La città di Pripyat venne evacuata in poche ore con 1100 autobus. Quando ormai i suoi 40.000 abitanti avevano respirato, toccato, assorbito dosi terribili di radiazioni, si capì che non vi era alternativa. Le autorità comunicarono che sarebbe stato necessario allontanarsi per qualche giorno per cui chiesero alla popolazione di prendere l’indispensabile. Non tornarono più. Come non tornarono più le altre centinaia di migliaia di persone evacuate dalle aree contaminate di Ucraina, Bielorussia e Russia.
Questa storia richiama il dramma di una deportazione, di un popolo sradicato dalla sua terra, la sua casa, il suo lavoro. Dagli amici, le comunità, dalle scuole, dai compagni e le maestre, dai colleghi; da tutto quel tessuto che è l’essenza della nostra vita. Richiama alla memoria il dramma degli sfollati del disastro del Polesine o del Vajont. Ma con in più la tragedia di un veleno invisibile che si è insinuato nel corpo e può portare i suoi devastanti effetti anche a distanza di decine di anni. E di una terra che è là, e mai più la si potrà rivedere o rivivere.

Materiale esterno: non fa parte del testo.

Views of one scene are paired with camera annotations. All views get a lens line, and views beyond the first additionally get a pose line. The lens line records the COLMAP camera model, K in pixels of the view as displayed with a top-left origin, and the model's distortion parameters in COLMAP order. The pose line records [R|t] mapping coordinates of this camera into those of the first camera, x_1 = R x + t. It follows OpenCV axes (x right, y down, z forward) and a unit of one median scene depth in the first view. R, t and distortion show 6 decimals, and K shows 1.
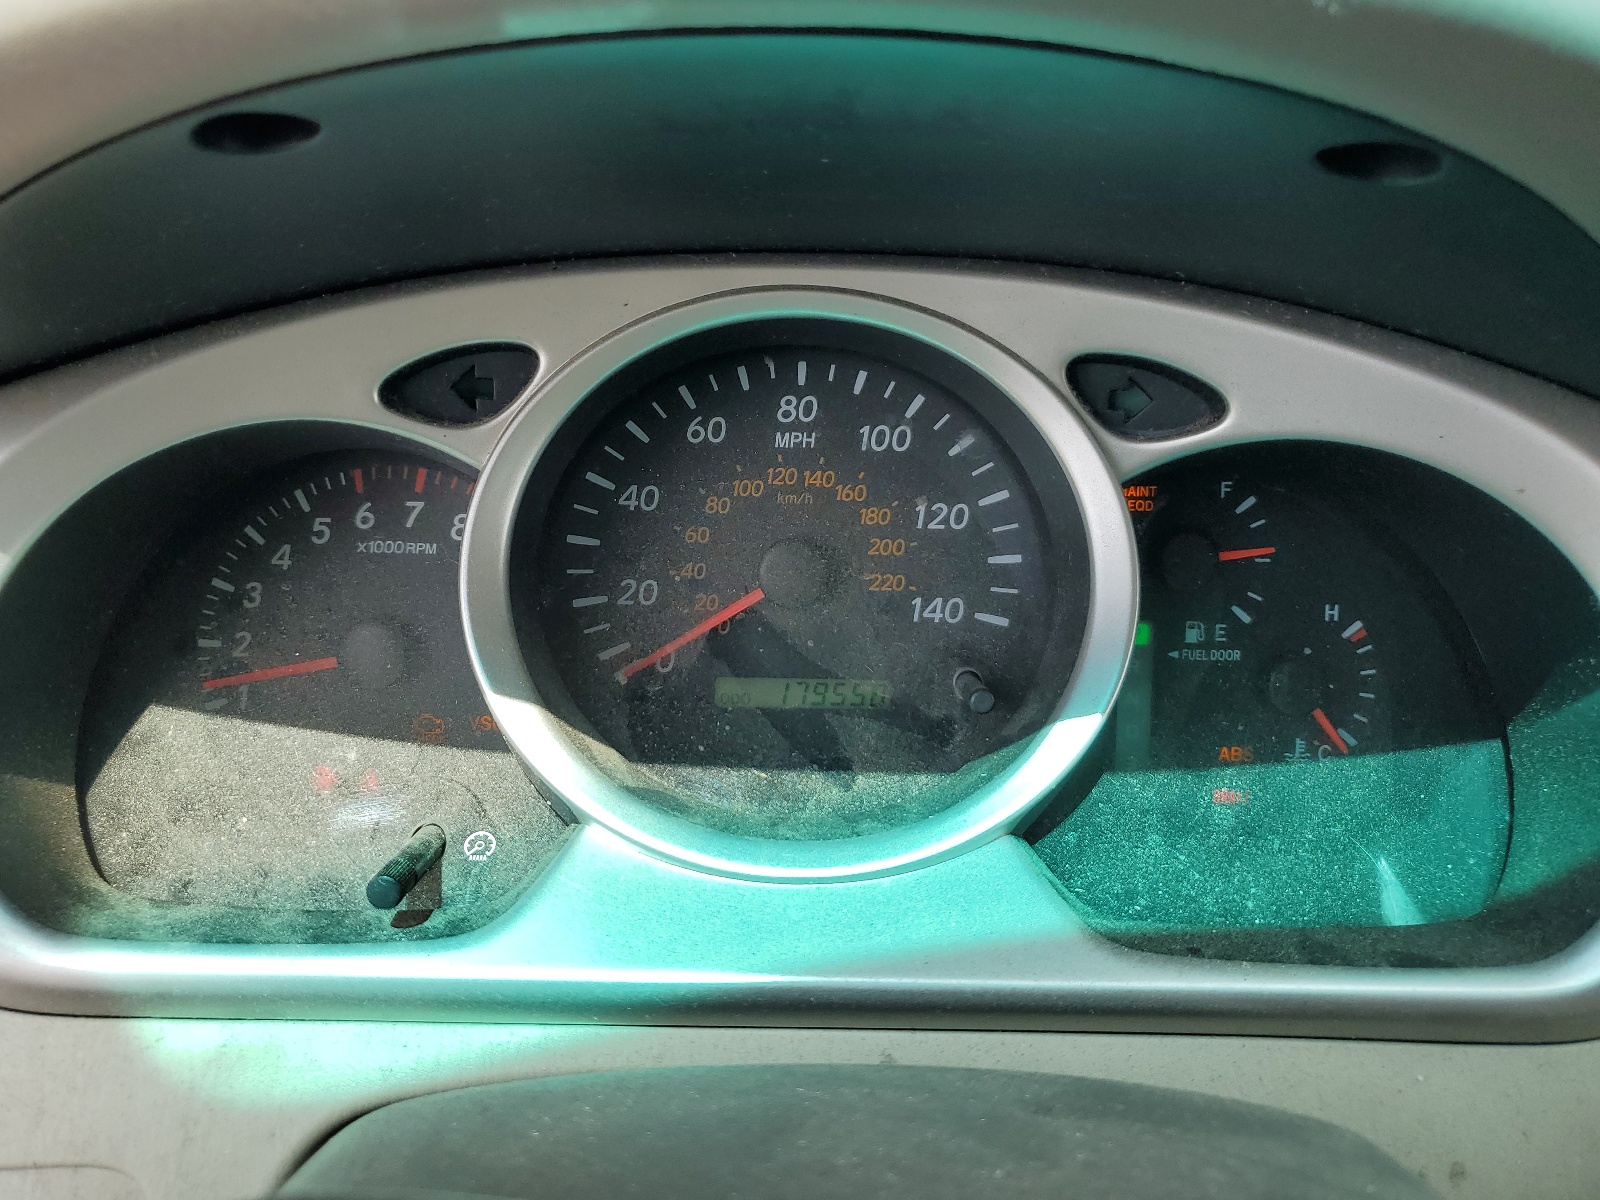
lens RADIAL K [[1208.9, 0, 800.0], [0, 1208.9, 600.0], [0, 0, 1]] dist [-0.004774, -0.001884]
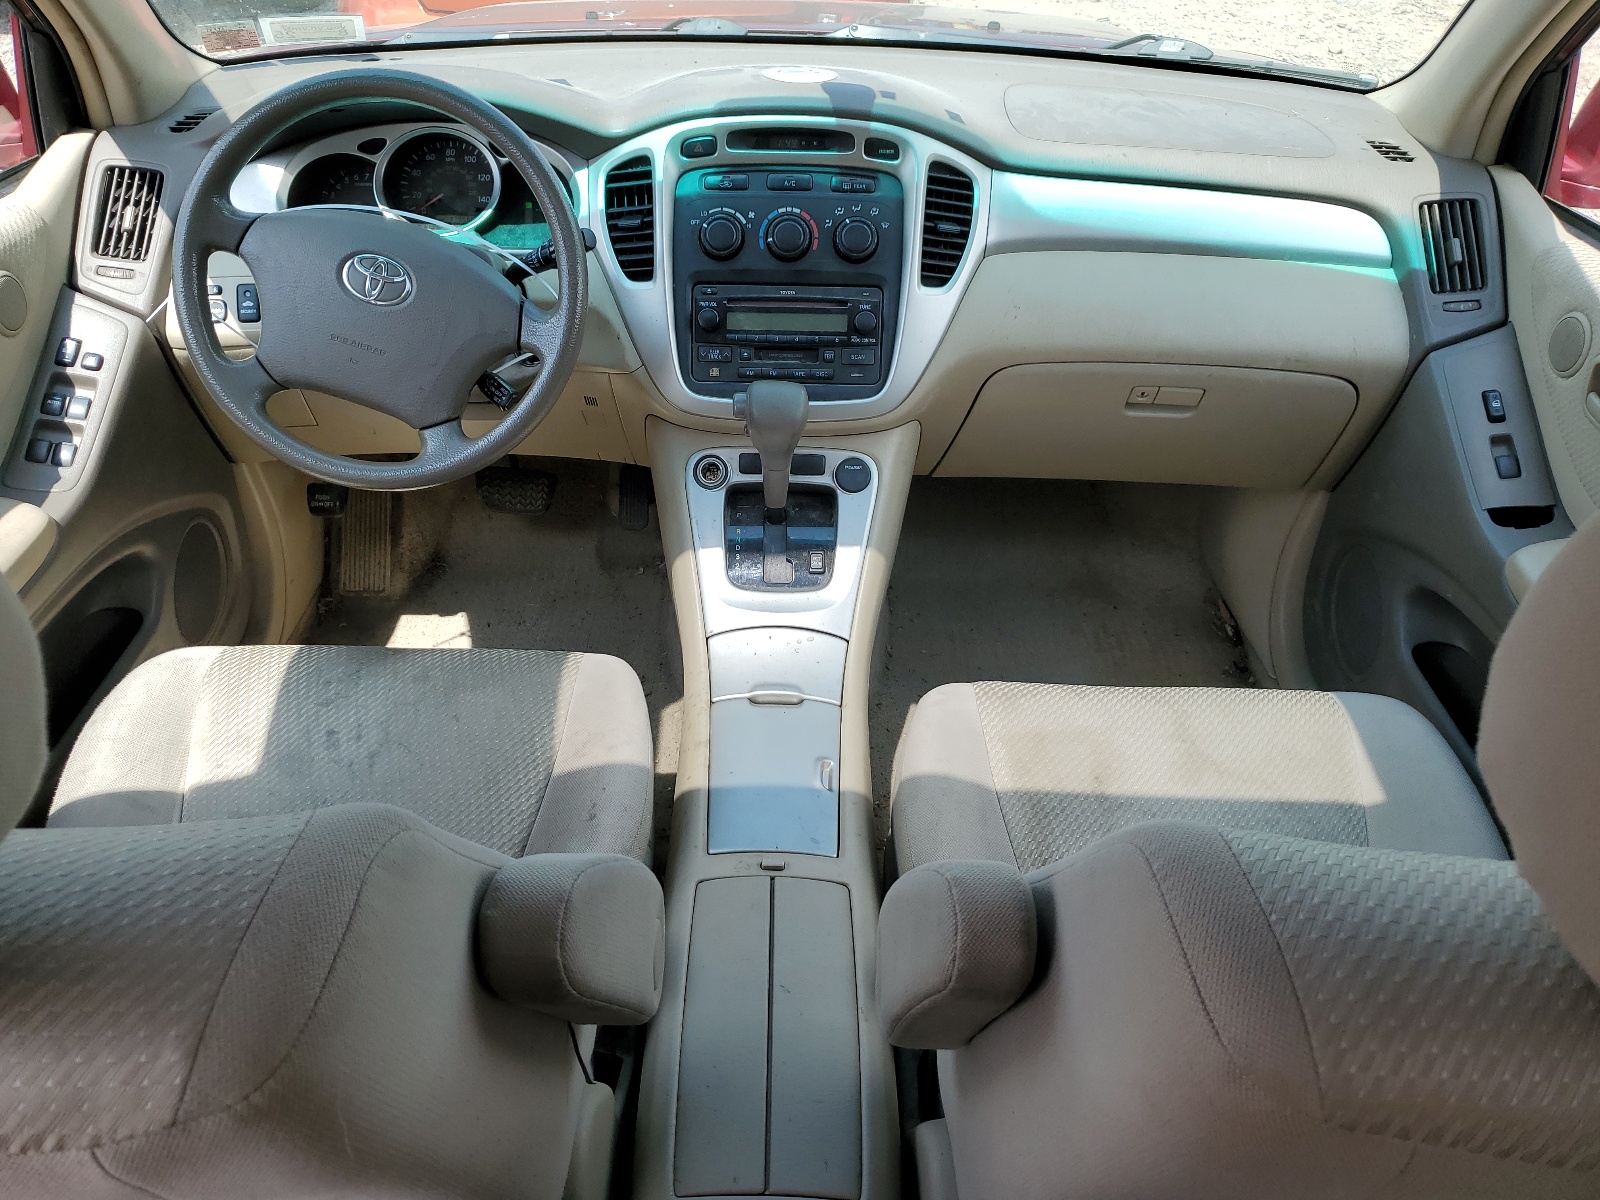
lens RADIAL K [[1208.9, 0, 800.0], [0, 1208.9, 600.0], [0, 0, 1]] dist [-0.004774, -0.001884]
pose [[1.000000, 0.000400, 0.000113, 1.533774], [-0.000413, 0.983687, 0.179887, 0.794232], [-0.000039, -0.179887, 0.983687, -4.396193]]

Ciò che più mi colpisce però sono le immagini di questo mondo abbandonato dagli uomini. Di queste città e questi villaggi lasciati così, un giorno, com’erano. Coi piatti nel lavandino, i quadri al muro, le foto incorniciate. I giochi nelle stanze dei bambini, i calendari ai muri, i documenti nei cassetti, le sedie sotto al tavolo. Un gioco lasciato in strada: corri, dicono che dobbiamo andarcene!


Ogni cosa lasciata lì per sempre.  Il bambino che giocava con il gioco ormai sarà uomo e la madre anziana, se le radiazioni li hanno risparmiati. Ma quell’attimo, in quelle cose, durerà per sempre.
Le immagini di Pripyat  (sono le più numerose e le più impressionanti),  non sembrano scattate da uomini. Pare fosse una bella città, moderna, piena di fiori e di strutture per il tempo libero.
Ora si vedono questi palazzoni, con le finestre aperte. Nelle crepe dell’asfalto sono cresciuti alberi, i viali sono percorsi da lupi ed orsi. Le vetrine dei negozi saccheggiati ospitano una natura che lentamente riprende possesso di ciò che gli appartiene. I muri, cotti dalle radiazioni, si scrostano.
Lungo il fiume, le chiatte e le navi arrugginite hanno rotto le corde che le legavano al porto e la corrente le ha ammassate in un’insenatura.
Negli appartamenti le testimonianze delle vite che li hanno animati, ornano un silenzio agghiacciante. Definitivo.
Ciò che non mi spiego è come mai queste immagini suscitino una sorta di macabro interesse e curiosità. Non so definire se sia per sollievo che si prova poi trovandosi lontani, in una zona dove vivono in media 700 umani per kilometro quadrato. O se sia la curiosità di cosa sia il mondo senza l’uomo. O curiosità per l’agghiacciante longevità che hanno le cose rispetto all’uomo, che si piegano fedeli al suo volere vendicandosi poi con una assoluta indifferenza rispetto alla sua assenza.
O se sia per l’onnipotenza di noi umani, tanto bravi da spingerci così avanti da cancellarci schiacciando un semplice tasto.